**Task prompt:** Copy every record verbatim but exclude the pictures.

**Record excerpts:**
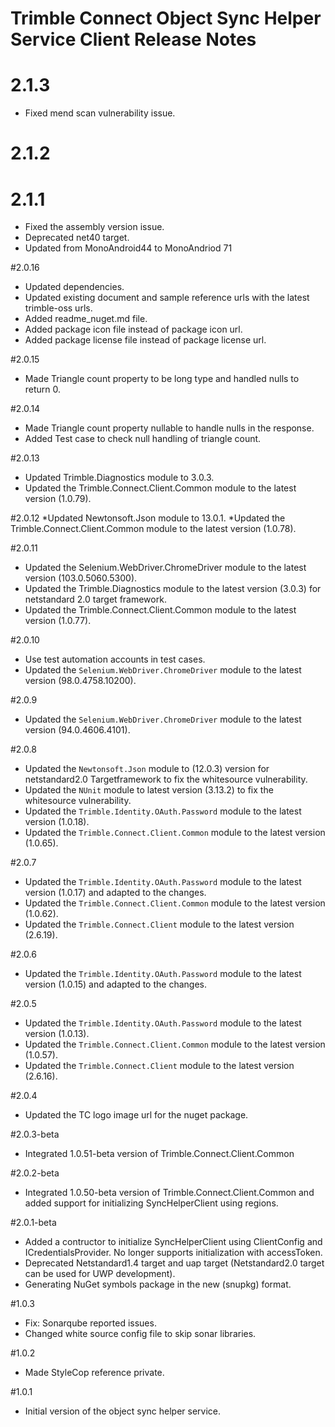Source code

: # Trimble Connect Object Sync Helper Service Client Release Notes

# 2.1.3
* Fixed mend scan vulnerability issue.

# 2.1.2 
# 2.1.1
* Fixed the assembly version issue.
* Deprecated net40 target.
* Updated from MonoAndroid44 to MonoAndriod 71

#2.0.16
* Updated dependencies.
* Updated existing document and sample reference urls with the latest trimble-oss urls.
* Added readme_nuget.md file.
* Added package icon file instead of package icon url.
* Added package license file instead of package license url.

#2.0.15
* Made Triangle count property to be long type and handled nulls to return 0.

#2.0.14
* Made Triangle count property nullable to handle nulls in the response.
* Added Test case to check null handling of triangle count.

#2.0.13
* Updated Trimble.Diagnostics module to 3.0.3.
* Updated the Trimble.Connect.Client.Common module to the latest version (1.0.79).

#2.0.12
*Updated Newtonsoft.Json module to 13.0.1.
*Updated the Trimble.Connect.Client.Common module to the latest version (1.0.78).

#2.0.11
* Updated the Selenium.WebDriver.ChromeDriver module to the latest version (103.0.5060.5300).
* Updated the Trimble.Diagnostics module to the latest version (3.0.3) for netstandard 2.0 target framework.
* Updated the Trimble.Connect.Client.Common module to the latest version (1.0.77).

#2.0.10
* Use test automation accounts in test cases.
* Updated the `Selenium.WebDriver.ChromeDriver` module to the latest version (98.0.4758.10200).

#2.0.9
* Updated the `Selenium.WebDriver.ChromeDriver` module to the latest version (94.0.4606.4101).

#2.0.8
* Updated the `Newtonsoft.Json` module to (12.0.3) version for netstandard2.0 Targetframework to fix the whitesource vulnerability.
* Updated the `NUnit` module to latest version (3.13.2) to fix the whitesource vulnerability.
* Updated the `Trimble.Identity.OAuth.Password` module to the latest version (1.0.18).
* Updated the `Trimble.Connect.Client.Common` module to the latest version (1.0.65).

#2.0.7
* Updated the `Trimble.Identity.OAuth.Password` module to the latest version (1.0.17) and adapted to the changes.
* Updated the `Trimble.Connect.Client.Common` module to the latest version (1.0.62).
* Updated the `Trimble.Connect.Client` module to the latest version (2.6.19).

#2.0.6
* Updated the `Trimble.Identity.OAuth.Password` module to the latest version (1.0.15) and adapted to the changes.

#2.0.5
* Updated the `Trimble.Identity.OAuth.Password` module to the latest version (1.0.13).
* Updated the `Trimble.Connect.Client.Common` module to the latest version (1.0.57).
* Updated the `Trimble.Connect.Client` module to the latest version (2.6.16).

#2.0.4
* Updated the TC logo image url for the nuget package.

#2.0.3-beta
* Integrated 1.0.51-beta version of Trimble.Connect.Client.Common

#2.0.2-beta
* Integrated 1.0.50-beta version of Trimble.Connect.Client.Common and added support for initializing SyncHelperClient using regions.

#2.0.1-beta
* Added a contructor to initialize SyncHelperClient using ClientConfig and ICredentialsProvider. No longer supports initialization with accessToken.
* Deprecated Netstandard1.4 target and uap target (Netstandard2.0 target can be used for UWP development).
* Generating NuGet symbols package in the new (snupkg) format.

#1.0.3
* Fix: Sonarqube reported issues.
* Changed white source config file to skip sonar libraries.

#1.0.2
* Made StyleCop reference private.

#1.0.1
* Initial version of the object sync helper service.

**Answer to this task:**
Source code

: # Trimble Connect Object Sync Helper Service Client Release Notes

# 2.1.3
* Fixed mend scan vulnerability issue.

# 2.1.2 
# 2.1.1
* Fixed the assembly version issue.
* Deprecated net40 target.
* Updated from MonoAndroid44 to MonoAndriod 71

#2.0.16
* Updated dependencies.
* Updated existing document and sample reference urls with the latest trimble-oss urls.
* Added readme_nuget.md file.
* Added package icon file instead of package icon url.
* Added package license file instead of package license url.

#2.0.15
* Made Triangle count property to be long type and handled nulls to return 0.

#2.0.14
* Made Triangle count property nullable to handle nulls in the response.
* Added Test case to check null handling of triangle count.

#2.0.13
* Updated Trimble.Diagnostics module to 3.0.3.
* Updated the Trimble.Connect.Client.Common module to the latest version (1.0.79).

#2.0.12
*Updated Newtonsoft.Json module to 13.0.1.
*Updated the Trimble.Connect.Client.Common module to the latest version (1.0.78).

#2.0.11
* Updated the Selenium.WebDriver.ChromeDriver module to the latest version (103.0.5060.5300).
* Updated the Trimble.Diagnostics module to the latest version (3.0.3) for netstandard 2.0 target framework.
* Updated the Trimble.Connect.Client.Common module to the latest version (1.0.77).

#2.0.10
* Use test automation accounts in test cases.
* Updated the `Selenium.WebDriver.ChromeDriver` module to the latest version (98.0.4758.10200).

#2.0.9
* Updated the `Selenium.WebDriver.ChromeDriver` module to the latest version (94.0.4606.4101).

#2.0.8
* Updated the `Newtonsoft.Json` module to (12.0.3) version for netstandard2.0 Targetframework to fix the whitesource vulnerability.
* Updated the `NUnit` module to latest version (3.13.2) to fix the whitesource vulnerability.
* Updated the `Trimble.Identity.OAuth.Password` module to the latest version (1.0.18).
* Updated the `Trimble.Connect.Client.Common` module to the latest version (1.0.65).

#2.0.7
* Updated the `Trimble.Identity.OAuth.Password` module to the latest version (1.0.17) and adapted to the changes.
* Updated the `Trimble.Connect.Client.Common` module to the latest version (1.0.62).
* Updated the `Trimble.Connect.Client` module to the latest version (2.6.19).

#2.0.6
* Updated the `Trimble.Identity.OAuth.Password` module to the latest version (1.0.15) and adapted to the changes.

#2.0.5
* Updated the `Trimble.Identity.OAuth.Password` module to the latest version (1.0.13).
* Updated the `Trimble.Connect.Client.Common` module to the latest version (1.0.57).
* Updated the `Trimble.Connect.Client` module to the latest version (2.6.16).

#2.0.4
* Updated the TC logo image url for the nuget package.

#2.0.3-beta
* Integrated 1.0.51-beta version of Trimble.Connect.Client.Common

#2.0.2-beta
* Integrated 1.0.50-beta version of Trimble.Connect.Client.Common and added support for initializing SyncHelperClient using regions.

#2.0.1-beta
* Added a contructor to initialize SyncHelperClient using ClientConfig and ICredentialsProvider. No longer supports initialization with accessToken.
* Deprecated Netstandard1.4 target and uap target (Netstandard2.0 target can be used for UWP development).
* Generating NuGet symbols package in the new (snupkg) format.

#1.0.3
* Fix: Sonarqube reported issues.
* Changed white source config file to skip sonar libraries.

#1.0.2
* Made StyleCop reference private.

#1.0.1
* Initial version of the object sync helper service.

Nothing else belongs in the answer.